Let $f: A \to B$ be a function. Prove that $f$ is one-to-one if and only if $f \circ h = f \circ k$ implies $h = k$, for every set $C$ and all choices of functions $h: C \to A$ and $k: C \to A$.
Here is my work:
Assume that $f$ is one-to-one and let $A = \{x_1, x_2\}$ for two arbitrary $x_1, x_2$. So we have $f(x_1) = f(x_1)$ and $x_1 = x_2$. Assume $h$ and $k$ are one-to-one. (Is that okay assume that they are one-to-one?) And let $C = \{z_1, z_2\}$ so we have $h(z_1)=h(z_2) = x_1$ and $k(z_1) = k(z_2) = x_2$ since $h: C \to A$ and $k: C \to A$. If we substitute $h(z)$ and $k(z)$ into $x_1$ and $x_2$ respectively, we have $f(h(z)) = f(k(z))$. It follows $f \circ h = f \circ k$ implies $h = k$.
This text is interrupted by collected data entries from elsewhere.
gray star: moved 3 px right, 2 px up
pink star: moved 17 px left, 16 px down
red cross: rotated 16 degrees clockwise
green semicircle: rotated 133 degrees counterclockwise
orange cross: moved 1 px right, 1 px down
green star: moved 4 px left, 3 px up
Conversely, we assume that $f \circ h = f \circ k$. It follows $f(h(z_1))=f(k(z_2))$ follows $z_1 = z_2$. Hence we can conclude that $h$ and $k$ are one-to-one. Since we know $h: C \to A$ and $k: C \to A$, ($x_1$ and $x_2$ are elements of $A$) and $h(z_1) = x_1$ and $h(z_2) = x_2$. Since $h(z_1)=k(z_2)$ implies $x_1 = x_2$ and since these two elements are in $A$, $f$ is onto.
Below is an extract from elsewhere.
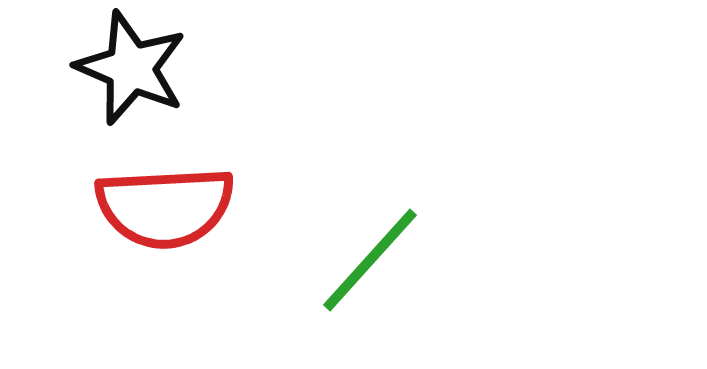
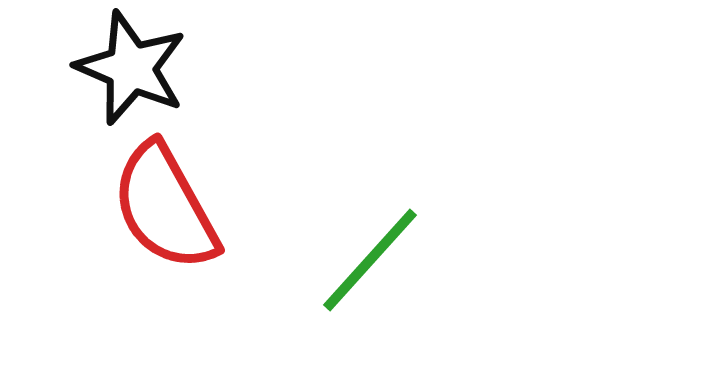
red semicircle: rotated 64 degrees clockwise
I know it is hard to read, but I really need your help to check my ambiguous proof. I know some part are wrong, so please let me know. Thank you very much.
In your 2nd sentence : " So we have f(x_1) = f(x_1) and x_1 = x_2" - what do you mean by this? Are you assuming $x_1 = x_2$? What you want to prove is this : $$ x_1 \neq x_2 \Rightarrow f(x_1) \neq f(x_2) $$
So start like this : (a) Suppose $f$ is one-to-one, and choose two functions $h, k : C\to A$ such that $$ f\circ h = f\circ k $$ (You now want to show that $h = k$ - Your assumption that $h$ and $k$ are one-to-one is not needed.)
Suppose not - then there must exists $y \in C$ such that $$ h(y) \neq k(y) $$ Since $f$ is one-to-one, $$ f(h(y)) \neq f(k(y)) $$ But $f(h(y)) = f\circ h(y) = f\circ k(y) = f(k(y))$! This is your contradiction.
For part (b) : Suppose $$ f\circ h = f\circ k \Rightarrow h=k $$ For any functions $h,k : C\to A$. Suppose $f$ is not one-to-one, then there exist $x_1, x_2 \in A$ such that $$ x_1\neq x_2; f(x_1) = f(x_2) $$ Define $h:\{1,2\} \to A$ by $$ h(1) = x_1, h(2) = x_2 $$ and $k:\{1,2\} \to A$ by $$ k(1) = x_2, k(2) = x_1 $$ Now what do you see about $f\circ h$ and $f\circ k$?